Phase transitions in the rheology of biopolymer networks
Author
Shivers, Jordan L.
Date
2022-03-14Advisor
MacKintosh, Fred C
Degree
Doctor of Philosophy
Abstract
Most biological materials are stabilized internally by disordered networks of long, thin protein assemblies known as biopolymers. These networks occupy a negligible fraction of the space inside cells and tissues, yet are largely responsible for their extraordinary mechanical properties and exceptional resilience against unpredictable physiological loads. An essential contributor to this resilience is their highly strain-dependent stiffness; they easily deform to accommodate small strains, yet resist damage by stiffening significantly in response to larger strains. Recent work has suggested that the phenomenon of strain-induced stiffening in stiff or athermal biopolymer networks, like the collagen-rich extracellular matrix, constitutes a phase transition between distinct mechanical regimes, analogous to connectivity-controlled rigidity transitions observed in networks and other amorphous materials. Simulations have shown that this transition is heralded by classic signatures of continuous phase transitions, including power law scaling of relevant observables and a diverging correlation length.
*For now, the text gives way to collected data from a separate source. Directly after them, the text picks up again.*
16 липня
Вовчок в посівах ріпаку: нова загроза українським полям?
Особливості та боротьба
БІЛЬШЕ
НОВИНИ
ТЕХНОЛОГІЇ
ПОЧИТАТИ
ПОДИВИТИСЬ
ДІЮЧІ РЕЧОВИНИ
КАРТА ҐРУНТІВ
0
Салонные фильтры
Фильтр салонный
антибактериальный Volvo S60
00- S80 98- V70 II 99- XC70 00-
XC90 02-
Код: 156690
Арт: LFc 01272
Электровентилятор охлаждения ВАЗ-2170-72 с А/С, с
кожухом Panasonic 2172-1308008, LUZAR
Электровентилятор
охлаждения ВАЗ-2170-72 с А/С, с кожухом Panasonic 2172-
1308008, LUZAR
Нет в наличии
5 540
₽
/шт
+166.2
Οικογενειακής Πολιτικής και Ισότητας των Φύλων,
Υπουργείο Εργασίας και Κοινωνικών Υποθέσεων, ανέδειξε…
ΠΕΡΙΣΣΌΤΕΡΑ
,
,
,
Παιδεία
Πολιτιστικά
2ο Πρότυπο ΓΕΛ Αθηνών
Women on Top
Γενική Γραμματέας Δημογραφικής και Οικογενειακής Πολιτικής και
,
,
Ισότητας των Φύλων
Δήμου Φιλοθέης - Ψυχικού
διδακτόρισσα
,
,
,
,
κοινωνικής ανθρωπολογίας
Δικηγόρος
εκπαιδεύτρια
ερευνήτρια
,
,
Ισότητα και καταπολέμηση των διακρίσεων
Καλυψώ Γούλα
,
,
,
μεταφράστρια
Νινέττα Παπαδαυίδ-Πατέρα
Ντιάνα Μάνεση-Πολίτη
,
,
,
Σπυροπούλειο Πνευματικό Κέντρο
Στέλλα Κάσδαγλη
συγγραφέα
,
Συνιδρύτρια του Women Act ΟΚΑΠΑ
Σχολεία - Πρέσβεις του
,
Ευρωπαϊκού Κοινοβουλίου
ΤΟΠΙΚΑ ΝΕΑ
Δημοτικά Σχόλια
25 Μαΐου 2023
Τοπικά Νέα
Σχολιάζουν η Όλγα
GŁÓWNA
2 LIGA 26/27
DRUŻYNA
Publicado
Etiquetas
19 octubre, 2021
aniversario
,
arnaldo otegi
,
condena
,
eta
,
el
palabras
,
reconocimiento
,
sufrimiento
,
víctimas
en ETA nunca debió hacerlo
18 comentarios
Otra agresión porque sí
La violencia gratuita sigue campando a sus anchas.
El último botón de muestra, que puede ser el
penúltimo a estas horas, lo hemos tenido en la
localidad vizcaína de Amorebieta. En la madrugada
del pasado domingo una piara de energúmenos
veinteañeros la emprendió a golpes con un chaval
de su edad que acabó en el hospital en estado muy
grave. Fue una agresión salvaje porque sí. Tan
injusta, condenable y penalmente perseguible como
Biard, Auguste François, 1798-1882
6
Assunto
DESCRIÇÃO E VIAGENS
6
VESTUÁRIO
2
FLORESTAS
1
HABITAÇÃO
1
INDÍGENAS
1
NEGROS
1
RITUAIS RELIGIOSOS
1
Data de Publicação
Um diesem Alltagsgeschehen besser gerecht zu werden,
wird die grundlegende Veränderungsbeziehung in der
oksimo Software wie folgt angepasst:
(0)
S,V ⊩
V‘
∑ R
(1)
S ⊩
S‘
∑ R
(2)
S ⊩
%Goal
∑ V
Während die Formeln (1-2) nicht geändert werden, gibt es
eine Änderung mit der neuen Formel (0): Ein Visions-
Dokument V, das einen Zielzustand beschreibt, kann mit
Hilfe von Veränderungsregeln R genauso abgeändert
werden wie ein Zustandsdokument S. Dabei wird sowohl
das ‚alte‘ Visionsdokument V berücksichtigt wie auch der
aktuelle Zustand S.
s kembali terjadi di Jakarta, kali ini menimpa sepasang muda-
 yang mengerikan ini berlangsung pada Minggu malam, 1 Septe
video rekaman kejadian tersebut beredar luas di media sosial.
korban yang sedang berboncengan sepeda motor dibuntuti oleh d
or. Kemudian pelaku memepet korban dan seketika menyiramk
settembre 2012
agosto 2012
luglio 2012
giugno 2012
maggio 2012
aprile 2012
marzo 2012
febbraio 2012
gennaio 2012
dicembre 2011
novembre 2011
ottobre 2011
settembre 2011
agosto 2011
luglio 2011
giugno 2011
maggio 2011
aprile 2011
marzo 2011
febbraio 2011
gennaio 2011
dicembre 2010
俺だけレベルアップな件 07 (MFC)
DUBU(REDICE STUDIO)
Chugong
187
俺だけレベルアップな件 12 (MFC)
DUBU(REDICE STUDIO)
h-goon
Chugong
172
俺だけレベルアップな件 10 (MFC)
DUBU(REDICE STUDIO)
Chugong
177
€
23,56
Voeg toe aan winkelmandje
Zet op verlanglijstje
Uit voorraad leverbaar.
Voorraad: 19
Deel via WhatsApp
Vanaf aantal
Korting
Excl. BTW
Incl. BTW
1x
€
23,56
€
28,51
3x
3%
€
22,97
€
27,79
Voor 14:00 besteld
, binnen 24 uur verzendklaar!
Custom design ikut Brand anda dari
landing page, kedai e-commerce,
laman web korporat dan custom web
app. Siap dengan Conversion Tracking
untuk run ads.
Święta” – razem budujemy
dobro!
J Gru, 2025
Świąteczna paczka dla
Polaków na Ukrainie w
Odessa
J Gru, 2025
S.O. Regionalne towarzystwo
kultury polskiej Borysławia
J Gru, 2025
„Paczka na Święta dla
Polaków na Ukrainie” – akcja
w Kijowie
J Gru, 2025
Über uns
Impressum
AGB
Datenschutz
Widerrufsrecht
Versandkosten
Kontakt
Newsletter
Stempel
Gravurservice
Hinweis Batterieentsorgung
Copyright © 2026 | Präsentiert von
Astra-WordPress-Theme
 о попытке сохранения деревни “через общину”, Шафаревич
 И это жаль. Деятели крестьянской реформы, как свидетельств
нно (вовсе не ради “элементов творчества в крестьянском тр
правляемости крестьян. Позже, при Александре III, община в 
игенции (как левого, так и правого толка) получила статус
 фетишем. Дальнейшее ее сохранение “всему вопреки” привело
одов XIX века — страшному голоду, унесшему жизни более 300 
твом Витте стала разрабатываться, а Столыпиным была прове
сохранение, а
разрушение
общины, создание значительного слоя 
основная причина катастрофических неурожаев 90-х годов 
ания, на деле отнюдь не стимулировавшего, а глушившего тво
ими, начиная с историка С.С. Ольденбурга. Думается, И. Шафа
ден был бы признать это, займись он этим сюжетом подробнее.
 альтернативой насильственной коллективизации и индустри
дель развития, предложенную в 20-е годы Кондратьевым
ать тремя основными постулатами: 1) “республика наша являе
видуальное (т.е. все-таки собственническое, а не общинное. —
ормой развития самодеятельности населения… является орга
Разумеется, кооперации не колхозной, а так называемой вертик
In this thesis, we develop theoretical and computational models to describe the mechanics and dynamics of disordered elastic networks near the onset of rigidity. We develop a real space renormalization-based scaling theory that establishes relationships between the various critical exponents describing the scaling of the elastic moduli and fluctuations in networks near both the strain-controlled and connectivity-controlled rigidity transitions, which we validate using simulations of coarse-grained elastic networks. We then describe the rheology of fluid-immersed networks near the strain-induced stiffening transition and demonstrate that a coupling between diverging strain fluctuations and time-dependent energy dissipation leads to emergent power law rheology at a critical prestrain. Next, we explore the effects of criticality on a phenomenon in biopolymer networks known as the nonlinear Poisson effect, which describes their tendency to shrink dramatically and strongly align when stretched, a behavior with potentially major consequences for matrix-embedded cells. We show that this effect coincides with an analogous extension-controlled rigidity transition and describe the influence of this transition on network rearrangement and the scaling of the apparent Young's modulus. We further propose a physical mechanism for the unusual compression-driven stiffening effect observed in tissues. Considering a simplified model tissue consisting of a disordered network with embedded stiff particles, we construct a phase diagram describing a unique regime of compression-driven, tension-dominated mechanical stability that arises in these systems before conventional jamming, which we validate in simulations.